Sandisfield’s cheap land drew the attention of the Jewish Agricultural and Industrial Aid Society (JAIAS), a resettlement agency endowed by the late German philanthropist Baron Maurice de Hirsch. The colony began in earnest in 1902 when Jacob Goldberg and Elias Lipsitz each bought a farm with JAIAS support. Within two years, Jewish farmers had bought more than 30 farms, some 3,000 acres of land, in Sandisfield and adjacent towns. The first teacher at Sandisfield’s West Street School was hired because she spoke German and thus could communicate, if imperfectly, with her Yiddish-speaking students. The colony’s shul, or synagogue, was established in in 1922 in a former Baptist church (now the Sandisfield Arts Center). Steve’s grandparents arrived the same year.
Acting on a tip, Max Linder, a Jewish furrier from Austria and his Russian-born wife, Ida, bought an 18th-century colonial house in the Montville Village section of Sandisfield. The Jewish colony grew to include some 30 to 40 permanent families. Few had any agricultural training, and most failed with crops. Raising poultry required less skill and investment, and Sandisfield became a chicken town. “You couldn’t throw a nickel without hitting one,” Lorraine quips.
Many homeowners supplemented their income by taking in boarders. In the 1920s, Sandisfield’s summertime Jewish population doubled or even tripled as vacationers arrived from the Lower East Side.
“My mother and aunt slept in the chicken coop to make more room for boarders,” says Steve. The Jewish influx provoked animosity in the hinterlands, as it had in the city.
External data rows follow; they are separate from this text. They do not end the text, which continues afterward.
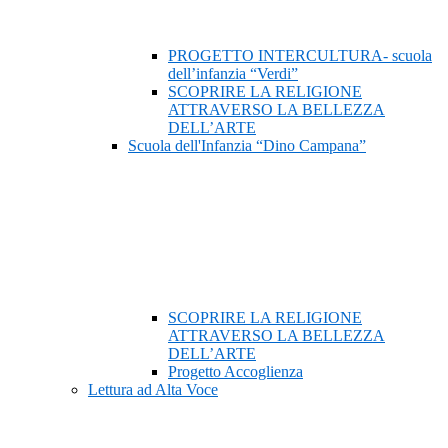
PROGETTO INTERCULTURA- scuola
dell’infanzia “Verdi”
SCOPRIRE LA RELIGIONE
ATTRAVERSO LA BELLEZZA
DELL’ARTE
Scuola dell'Infanzia “Dino Campana”
SCOPRIRE LA RELIGIONE
ATTRAVERSO LA BELLEZZA
DELL’ARTE
Progetto Accoglienza
Lettura ad Alta Voce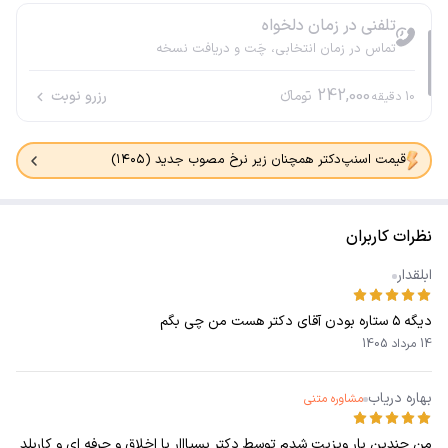
تلفنی در زمان دلخواه
تماس در زمان انتخابی، چَت و دریافت نسخه
242,000
تومانء
رزرو نوبت
10
دقیقه
قیمت اسنپ‌دکتر همچنان زیر نرخ مصوب جدید (۱۴۰۵)
نظرات کاربران
ابلقدار
دیگه ۵ ستاره بودن آقای دکتر هست من‌ چی بگم
14 مرداد 1405
بهاره دریاب
مشاوره متنی
من چندین بار ویزیت شدم توسط دکتر بسیااار با اخلاق و حرفه ای و کاربلد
One local boardinghouse advertised “No Hebrews.” A group of Christian farmers in Sandisfield agreed to keep all property sales among themselves, although resolve failed when penniless sellers were offered cold cash by Jewish buyers. Perhaps the most virulent anti-Semitism flared in Monterey in 1926 when the KKK burned a cross after a contentious town vote to renew a Jewish butcher’s slaughter license.
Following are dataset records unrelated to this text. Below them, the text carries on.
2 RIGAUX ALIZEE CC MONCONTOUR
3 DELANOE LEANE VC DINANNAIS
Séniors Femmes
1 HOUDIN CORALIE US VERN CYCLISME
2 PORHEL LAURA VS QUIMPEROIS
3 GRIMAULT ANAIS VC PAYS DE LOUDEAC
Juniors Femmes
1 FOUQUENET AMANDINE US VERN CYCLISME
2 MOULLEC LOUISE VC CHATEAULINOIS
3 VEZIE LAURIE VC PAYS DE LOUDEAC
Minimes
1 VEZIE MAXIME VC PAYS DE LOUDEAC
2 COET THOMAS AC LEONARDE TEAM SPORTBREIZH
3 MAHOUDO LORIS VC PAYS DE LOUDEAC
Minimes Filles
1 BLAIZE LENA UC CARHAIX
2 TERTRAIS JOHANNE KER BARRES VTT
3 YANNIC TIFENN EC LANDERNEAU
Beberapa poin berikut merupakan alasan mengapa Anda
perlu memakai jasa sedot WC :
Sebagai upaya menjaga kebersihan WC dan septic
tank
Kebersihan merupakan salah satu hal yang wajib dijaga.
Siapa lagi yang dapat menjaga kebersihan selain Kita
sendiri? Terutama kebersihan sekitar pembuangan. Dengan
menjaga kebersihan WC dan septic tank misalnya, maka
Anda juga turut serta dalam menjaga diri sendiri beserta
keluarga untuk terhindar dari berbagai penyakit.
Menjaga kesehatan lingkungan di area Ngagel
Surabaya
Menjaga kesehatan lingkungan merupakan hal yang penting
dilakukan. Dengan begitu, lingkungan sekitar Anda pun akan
Still, anti-Semitism did less to erode the Sandisfield colony’s foundation than macroeconomic change. After World War II, the popularity of boardinghouses declined nationwide, and small-scale chicken farms were undercut by factory farms in distant states. Sandisfield’s last Jewish commercial chicken farmer, synagogue president Jack Sandler, retired in 1969.
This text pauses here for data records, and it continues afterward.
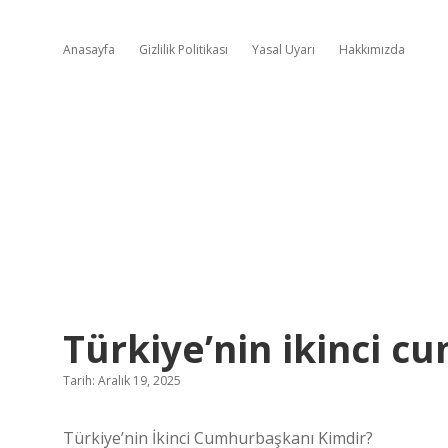
Anasayfa
Gizlilik Politikası
Yasal Uyarı
Hakkımızda
Türkiye’nin ikinci c
Tarih: Aralık 19, 2025
Türkiye’nin İkinci Cumhurbaşkanı Kimdir?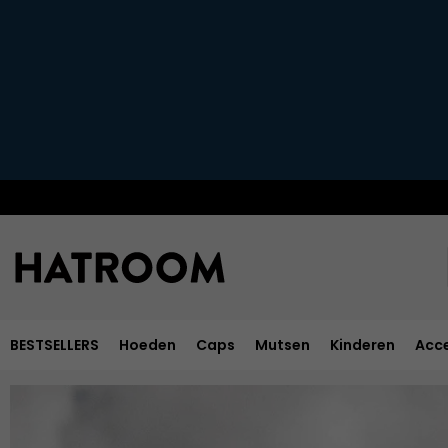
BESTSELLERS
Hoeden
Caps
Mutsen
Kinderen
Acce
The colony officially ended in 1976, when the Sandisfield synagogue could no longer raise a minyan, the quorum of ten men required for Orthodox worship. Perhaps a dozen descendant remain. Steve and Lorrain’s family house represent the longest-standing direct link to the colony’s early years. Incidentally, Lorraine herself is not Jewish. “An Episcopalian is writing the book,” she says. “Go figure.”
Jewish settlers Samuel Shankman with his grandchildren, from left, Esther Charney, Sadie Charney and Morris Charney, 1923, and the Sons of Abraham synagogue in Montville.